### Selected excerpt
################

The magic happens around two special characters, & and *. The former forces the compiler to use the variable's address when used immediately in front of a variable. Note that when an & is used in between two variables, it is interpreted as the bitwise and operator. To confuse you even more, the asterisk character has multiple semantics depending on the context it is used in: when a variable is introduced as a pointer, e.g. int *vp;, asterisk means that the variable in question is a pointer to an integer value. Then again, if you use it in an assignment context, for example like this: int a = *vp;, it means that you wish to assign the value from where vp points and not the pointer value itself. Most likely you have seen the asterisk been used as a normal multiplication operator. :)

See file pointers.c for examples of using pointers.

Arrays

Arrays in C are a very powerful way to access data, because they are contiguous memory sequences and they allow random access to their contents. What's more, array variables are actually pointers to the beginning of the contiguous memory block. There are two ways to access an array depicted in file arrays.c:

Indexed reference with brackets: a[cnt] = 'a' + cnt;: This is the common way to access an array, and it is by far the most intuitive way. The variable cnt simply denotes the index of an array element in array a.

################

### Collected material
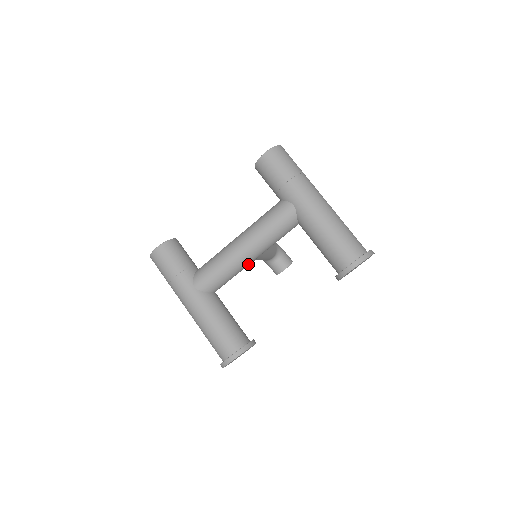
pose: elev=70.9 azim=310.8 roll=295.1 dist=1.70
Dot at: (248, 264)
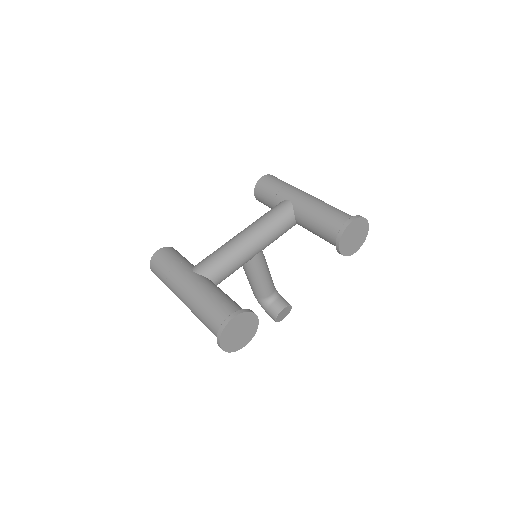
Dot at: (249, 255)
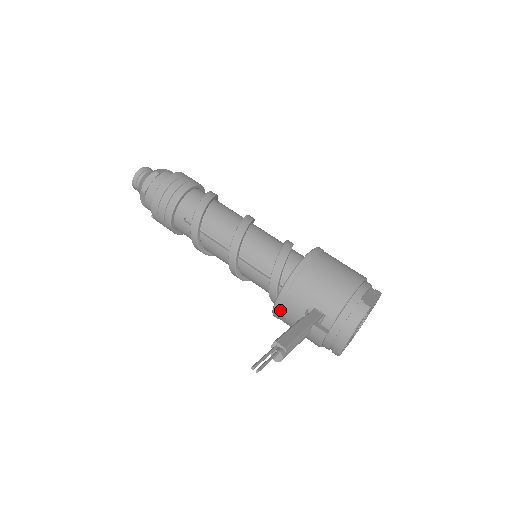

################

### Short problem
Continue the passage on C pointers and arrays, starting right after its last sentence. The material has no role in this.

### Task output
Pointer arithmetics: *(a + cnt) = 'b' + cnt;: Because the arrays in C are always contiguous, it is possible to access their elements by incrementing the array pointer by the index value and referring to the element.

You can define an array with a constant size using the bracket notation: int a[15];. Some C compilers are also happy with the following notation: int *a = {1, 2, 3, 0};. Strings in C are char arrays and practically all compilers can deal with the following type of declaration: char *name = "Copernicus";, which creates a char array of length 11, last element being a NULL character. ALL STRINGS IN C MUST END IN A NULL CHARACTER!

You can use multi-dimensional arrays in C. Arrays are indexed in row-major style and you have to be careful about how your program walks through the indexes.

int a[20][4];

That code block defines an 20-row array of four-number arrays. Using pointer arithmetic, you can access row 3, column 2 like this:

int row = 3;
int col = 2;
int val = *(a + ((row * 4) + col));

In some programs the command line is processed by looking at the parameters defined in the main function. First parameter contains the number of arguments that have been passed to the program and as we take two values from the command line, it should be equal or higher than two. The second parameter seems a bit complicated, but it really isn't. As you should already know, one can access data arrays in C in many ways. The double asterisk ('**') tells you and the compiler that the variable in question must be a pointer to another pointer. Simple, huh? :) So, when it is later referred to with brackets or double brackets, the compiler knows that it is legal to do so.

Structures

You may recall the object oriented approach to programming. Forget data concealing, protection, member functions and inheritance and you end up with C structures. :)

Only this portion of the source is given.